Des intérêts croisés derrière la rupture diplomatique entre le Pérou et le Mexique ?
La récente rupture des relations diplomatiques entre le Pérou et le Mexique semble plus profonde que les justifications officielles. Si l’asile accordé par Mexico à l’ancienne Première ministre Betssy Chávez a servi de déclencheur immédiat, plusieurs signes laissent penser que cette décision s’inscrit dans un contexte géopolitique et économique bien plus large.
Depuis l’inauguration du port de Chancay à la fin de 2024, le Pérou s’est affirmé comme un acteur clé du commerce transpacifique. Ce port, construit en partenariat avec la société chinoise COSCO Shipping, représente un maillon stratégique des nouvelles routes maritimes reliant l’Amérique du Sud à l’Asie. Il incarne aussi l’approfondissement du rapprochement entre Lima et Pékin, devenu en quelques années un pilier de la politique économique péruvienne.
Au nord du continent, le Mexique mise sur le Corridor interocéanique du Isthme de Tehuantepec, projet visant à relier les océans Pacifique et Atlantique et à concurrencer le canal de Panama. Deux ambitions, deux visions du développement régional : pendant que le Pérou s’intègre à la sphère d’influence chinoise, le Mexique consolide ses liens avec l’Amérique du Nord, tout en cherchant à rester un acteur logistique global.

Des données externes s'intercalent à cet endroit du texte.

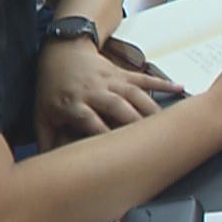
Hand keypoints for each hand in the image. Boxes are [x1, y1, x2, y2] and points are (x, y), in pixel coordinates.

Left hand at [34, 38, 180, 149]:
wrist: (61, 51)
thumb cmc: (52, 87)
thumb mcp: (41, 115)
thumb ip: (46, 142)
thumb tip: (46, 170)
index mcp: (73, 103)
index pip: (89, 120)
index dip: (102, 133)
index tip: (117, 149)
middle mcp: (94, 90)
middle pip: (117, 105)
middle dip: (134, 121)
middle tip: (151, 140)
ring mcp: (111, 80)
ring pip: (134, 92)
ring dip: (151, 107)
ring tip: (168, 124)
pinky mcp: (123, 73)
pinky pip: (144, 78)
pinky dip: (163, 83)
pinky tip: (180, 89)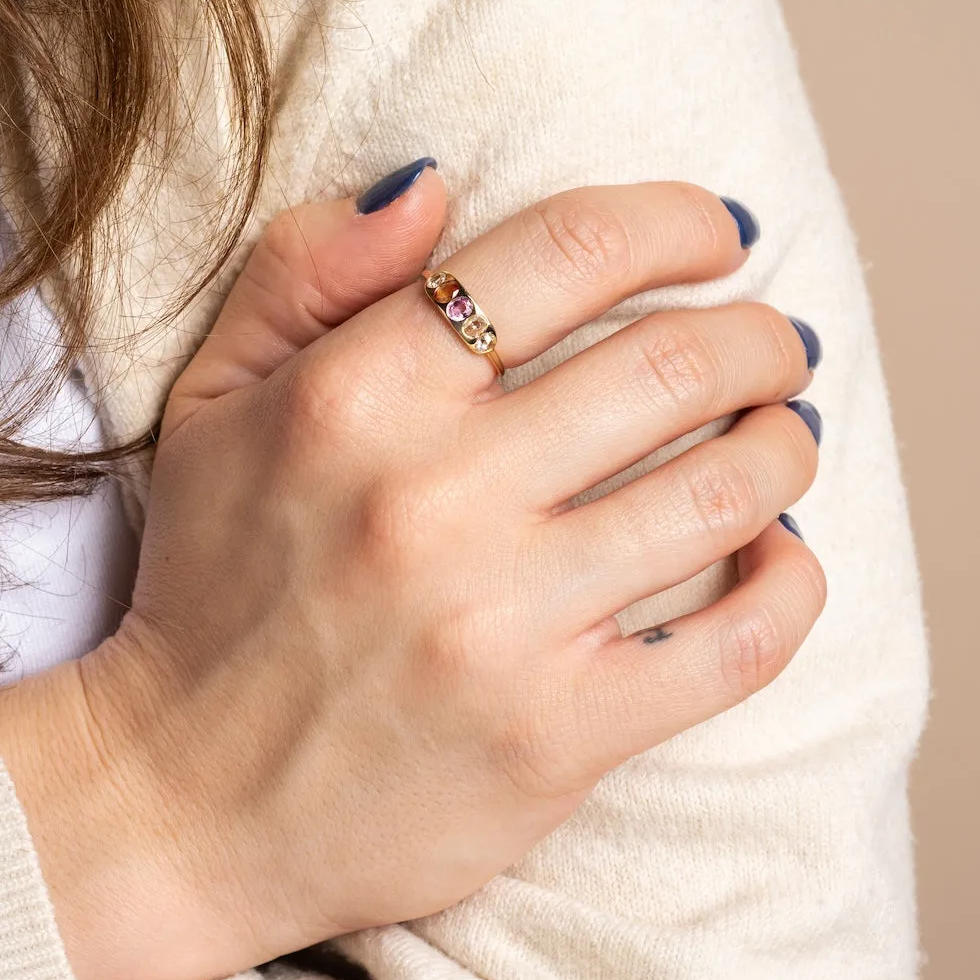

Ces projets, bien que distincts, placent les deux pays sur des trajectoires économiquement concurrentes. La rupture diplomatique pourrait donc traduire, au-delà des motifs officiels, un réalignement stratégique face à la montée des intérêts chinois dans le Pacifique sud et à la volonté mexicaine de défendre sa propre zone d’influence commerciale.
À ce contexte s’ajoute une préoccupation sécuritaire grandissante. Le 23 octobre 2025, José Luis Gil Becerra, ex-directeur du renseignement au ministère péruvien de l’Intérieur, a révélé que 16 organisations criminelles étrangères opèrent sur le sol péruvien — dont six d’origine mexicaine, parmi lesquelles le Cartel Jalisco Nueva Generación. Ces groupes, selon lui, cherchent à « contrôler des territoires et à influencer le pouvoir politique ».
Cette affirmation soulève une question délicate : les tensions diplomatiques pourraient-elles être liées, en partie, à la présence croissante de réseaux criminels transnationaux ? Rien ne le prouve officiellement, mais l’articulation entre commerce, influence géopolitique et criminalité organisée esquisse un panorama troublant.
Plus qu’un simple différend diplomatique, la rupture entre Lima et Mexico semble refléter les luttes invisibles pour le contrôle des routes et des ressources du Pacifique latino-américain, là où s’entremêlent désormais économie, sécurité et pouvoir.